I spent the next six hours in hospital, undergoing x-rays, CT scans and tests. I felt confident it wasn’t a pulmonary embolism, and the CT scans and ECG came back clear. However, there had been significant damage done to my pec and intercostal muscles. I was not allowed to swim before the race – not that I would have been able to, even if I’d wanted. They also undid my bandages to check my wounds. John and Dr McDowell recoiled at the smell when the bandages were removed. My wounds were scraped clean, scrubbed and redressed. I was prescribed a new course of antibiotics.

The final few days were hard and beset by doubt. The road rash wasn’t healing. I spent another hour in hospital on the Wednesday with Hawaii’s leading wound specialist, who redressed my lesions once again. But road rash was the least of my worries. The pectoral injury was the biggest concern, followed by the hip. The elbow, however, was a lot better. I never doubted I would race, once the results of those first x-rays had made clear there was no break, and Mike reinforced that. Each day my condition was improving with his help and that of my acupuncturist, Allison. It was going to hurt, but by Saturday I would be able to race. To have medical professionals like that around me in the build-up was so important and a privilege that I appreciate is not available to most athletes at Kona. The added confidence their treatment and words inspired played a huge role in getting me to the start line, as did the endless support of Tom and Dave.

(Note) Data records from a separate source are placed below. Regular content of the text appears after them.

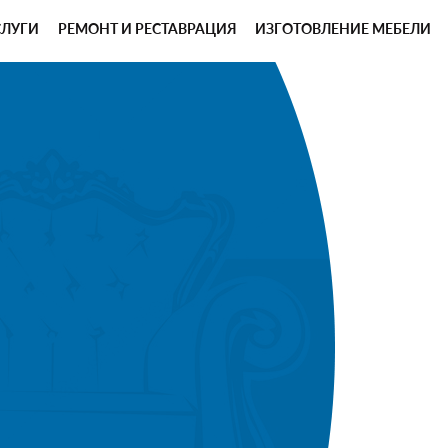
СЛУГИ
РЕМОНТ И РЕСТАВРАЦИЯ
ИЗГОТОВЛЕНИЕ МЕБЕЛИ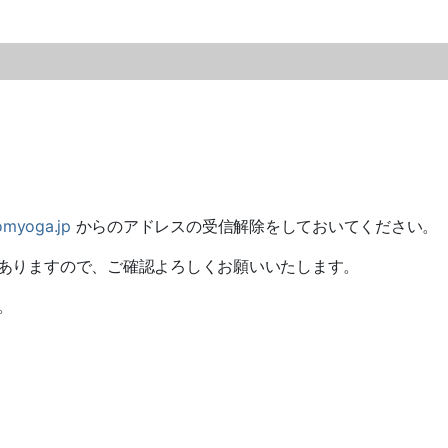
omyoga.jp
からのアドレスの受信解除をしておいてください。
ありますので、ご確認よろしくお願いいたします。
。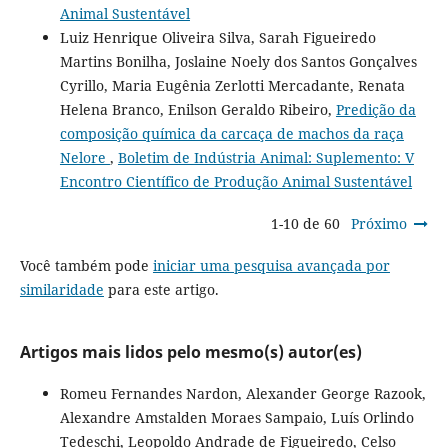
Animal Sustentável
Luiz Henrique Oliveira Silva, Sarah Figueiredo
Martins Bonilha, Joslaine Noely dos Santos Gonçalves
Cyrillo, Maria Eugênia Zerlotti Mercadante, Renata
Helena Branco, Enilson Geraldo Ribeiro,
Predição da
composição química da carcaça de machos da raça
Nelore
,
Boletim de Indústria Animal: Suplemento: V
Encontro Científico de Produção Animal Sustentável
1-10 de 60
Próximo
Você também pode
iniciar uma pesquisa avançada por
similaridade
para este artigo.
Artigos mais lidos pelo mesmo(s) autor(es)
Romeu Fernandes Nardon, Alexander George Razook,
Alexandre Amstalden Moraes Sampaio, Luís Orlindo
Tedeschi, Leopoldo Andrade de Figueiredo, Celso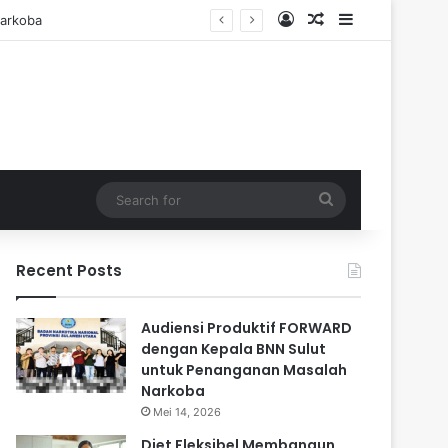
Log In
Random Article
Sidebar
Search
for
Recent Posts
Audiensi Produktif FORWARD
dengan Kepala BNN Sulut
untuk Penanganan Masalah
Narkoba
Mei 14, 2026
Diet Fleksibel Membangun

Would I be able to win? That was the question I was reluctant to confront. If I could just get through the swim and come out of it not doubled up in pain, then I reckoned I could contend, but there were so many unknowns. I hadn’t been in the ocean at all. I wouldn’t be swimming again until race day. I just had no idea how I was going to fare. And then there are all the other discomforts that unfold over an ironman at the best of times. Given my condition, how much more painful were they going to be? I just hoped that my mind would stay strong enough to cope. Because if it didn’t it would be time to confront the biggest fear of all – the fear of losing an ironman.